Lotus and lily pond with pavilion and boys

 There was a little children’s museum in the same building as the other museum that Landon just loved. There were things to climb, fake rocks to throw around, and a black light room that he found amusing (I was wearing a white shirt, so that was fun in the black light). We played around in there for awhile before deciding to head back out into the wet.

Plain wood buildings for the servants and concubines

Neat painting on panels in an auxiliary throne room

For a few minutes, it didn’t rain at all. We explored more out buildings of the palace, which was the biggest palace that we had seen so far in Korea. The original palace was built in the 1390s but much of it was destroyed during the Japanese occupation. It was the main palace of the Joseon dynasty, but other palaces in the city were used when this one was destroyed. According to the powers of wikipedia, about 40% of the original buildings are still standing or restored. There was construction going on so they might be restoring more. It was huge though, considering all of that. Unfortunately it was raining and we were on a limited time crunch so we were not able to explore as much as we would have liked. There were special pantry rooms and auxiliary pantry rooms that were used when guests came to the palace or they had parties and needed a lot of room for all the food. The biggest pavilion in Korea was in the complex- it was 2 stories and from far away, Austin and I thought for sure it was the throne room. The actual throne room was quite elaborate and interesting inside, the most elaborate we had seen at any of the palaces. We had to take a few pauses to allow pouring rain showers to pass over, but overall it was a fun day.

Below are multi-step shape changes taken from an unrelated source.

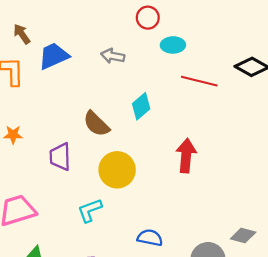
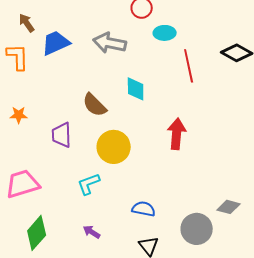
gray arrow: (113, 56) -> (110, 43), size x1.5
red line: (199, 81) -> (189, 66), turned 64
cyan diamond: (141, 106) -> (136, 89), turned -50

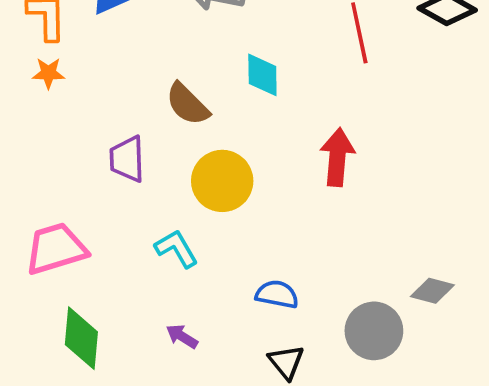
orange star: (19, 115) -> (48, 73), moved
cyan L-shape: (89, 184) -> (176, 249), turned 80
green diamond: (37, 233) -> (81, 338), turned -36

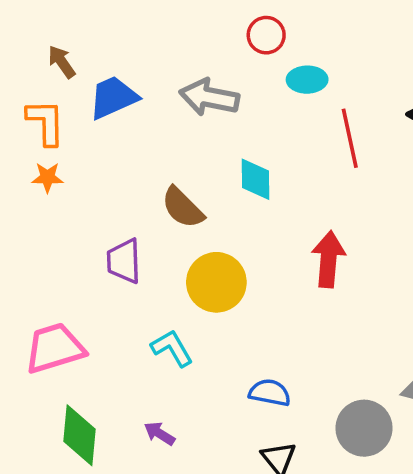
purple arrow: (182, 336) -> (159, 433), moved

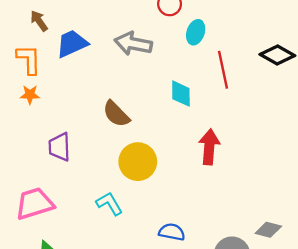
cyan ellipse: (307, 80) -> (196, 32), turned -70
cyan diamond: (256, 179) -> (181, 94), moved
purple trapezoid: (124, 261) -> (59, 147), moved

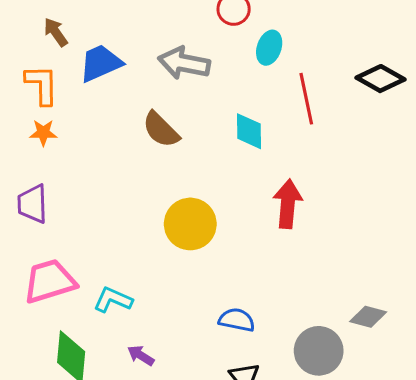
brown semicircle: (116, 114) -> (161, 130), moved
purple trapezoid: (59, 147) -> (32, 204), moved
cyan L-shape: (109, 204) -> (113, 300), moved, turned -36

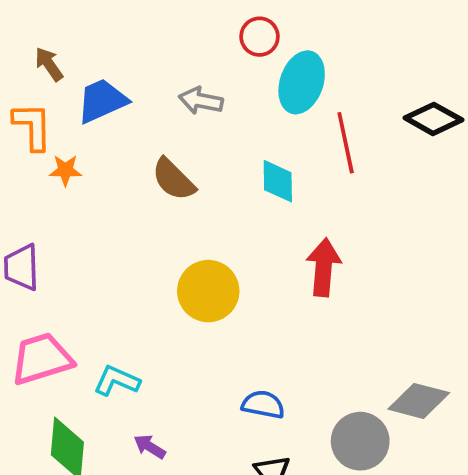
cyan ellipse: (269, 48) -> (302, 82), size x1.5
gray arrow: (184, 63) -> (201, 101), size x0.7
orange star: (43, 133) -> (65, 170), moved
gray diamond: (368, 317) -> (419, 401), size x1.4

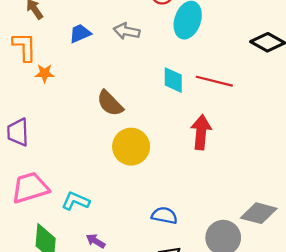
blue trapezoid: (102, 101) -> (80, 33), moved, size x0.7
red line: (346, 143) -> (214, 81), moved, turned -64
brown semicircle: (173, 179) -> (110, 103), moved

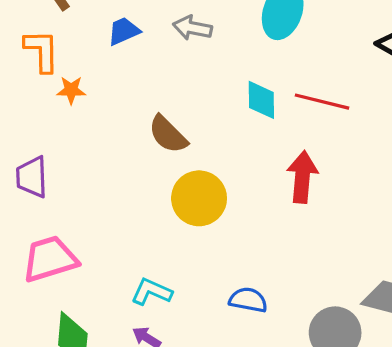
cyan L-shape: (76, 201) -> (151, 292), moved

Some of the mountains surrounding the palace- this was in the middle of Seoul!

The boys exploring the palace complex

During a particularly pouring time, Austin and I were separated across a courtyard from each other. I had Landon.
The two-story pavilion
The throne room- not two stories, just a high ceiling inside
This guy was protecting the throne room
The throne room

A good sport with the rain- as long as he had crackers
They didn’t change the guard because of the rain, but they still stood still for pictures.

The walk back to the subway, however, we got totally soaked! Something about being right up against a few mountains in Seoul made this area just pour with rain for a large portion of the day. Landon stayed nice and dry in the stroller, and fell asleep for his nap as soon as we boarded the train!